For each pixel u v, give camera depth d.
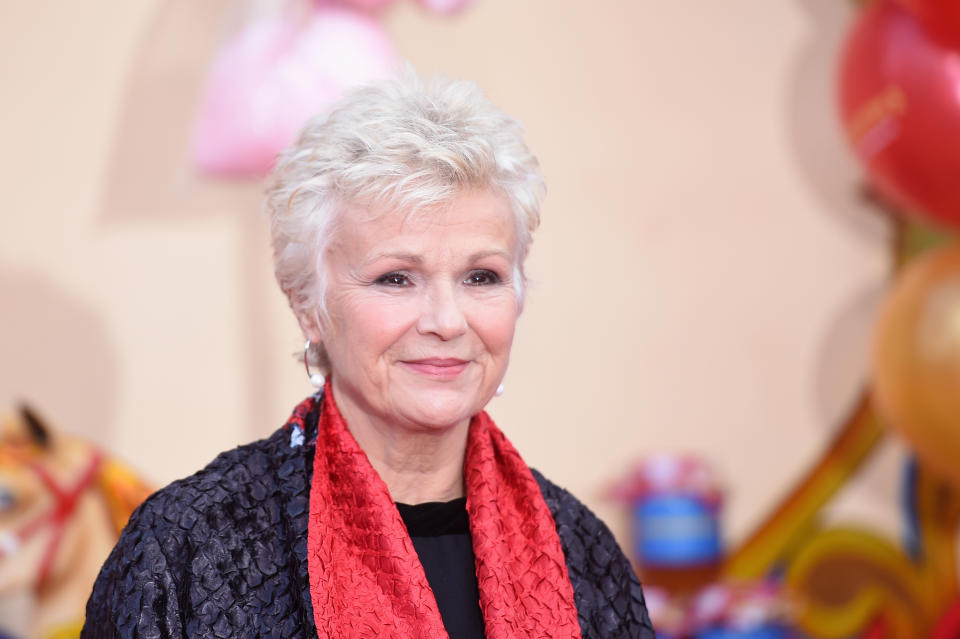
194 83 7.73
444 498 2.43
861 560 8.42
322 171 2.19
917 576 8.47
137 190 7.72
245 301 7.84
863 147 6.09
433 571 2.35
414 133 2.13
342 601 2.16
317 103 6.41
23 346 7.54
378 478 2.25
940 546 8.49
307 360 2.43
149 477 7.63
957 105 5.62
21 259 7.57
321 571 2.15
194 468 7.71
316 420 2.40
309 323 2.35
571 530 2.53
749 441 8.48
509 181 2.22
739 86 8.61
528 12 8.30
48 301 7.59
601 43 8.43
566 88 8.35
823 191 8.68
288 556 2.18
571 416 8.26
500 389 2.35
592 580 2.49
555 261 8.28
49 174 7.63
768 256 8.59
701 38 8.58
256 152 6.60
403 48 7.99
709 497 7.79
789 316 8.59
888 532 8.48
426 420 2.21
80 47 7.69
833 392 8.59
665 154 8.49
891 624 8.38
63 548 6.56
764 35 8.66
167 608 2.05
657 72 8.51
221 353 7.81
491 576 2.30
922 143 5.76
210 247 7.81
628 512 8.07
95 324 7.64
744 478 8.44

════════

Activity
Transcribe the entries above word for word, but leave every picture out of your copy.

Task response
For each pixel u v, give camera depth d.
194 83 7.73
444 498 2.43
861 560 8.42
322 171 2.19
917 576 8.47
137 190 7.72
245 301 7.84
863 147 6.09
433 571 2.35
414 133 2.13
342 601 2.16
317 103 6.41
23 346 7.54
378 478 2.25
940 546 8.49
307 360 2.43
149 477 7.63
957 105 5.62
21 259 7.57
321 571 2.15
194 468 7.71
316 420 2.40
309 323 2.35
571 530 2.53
749 441 8.48
509 181 2.22
739 86 8.61
528 12 8.30
48 301 7.59
601 43 8.43
566 88 8.35
823 191 8.68
288 556 2.18
571 416 8.26
500 389 2.35
592 580 2.49
555 261 8.28
49 174 7.63
768 256 8.59
701 38 8.58
256 152 6.60
403 48 7.99
709 497 7.79
789 316 8.59
888 532 8.48
426 420 2.21
80 47 7.69
833 392 8.59
665 154 8.49
891 624 8.38
63 548 6.56
764 35 8.66
167 608 2.05
657 72 8.51
221 353 7.81
491 576 2.30
922 143 5.76
210 247 7.81
628 512 8.07
95 324 7.64
744 478 8.44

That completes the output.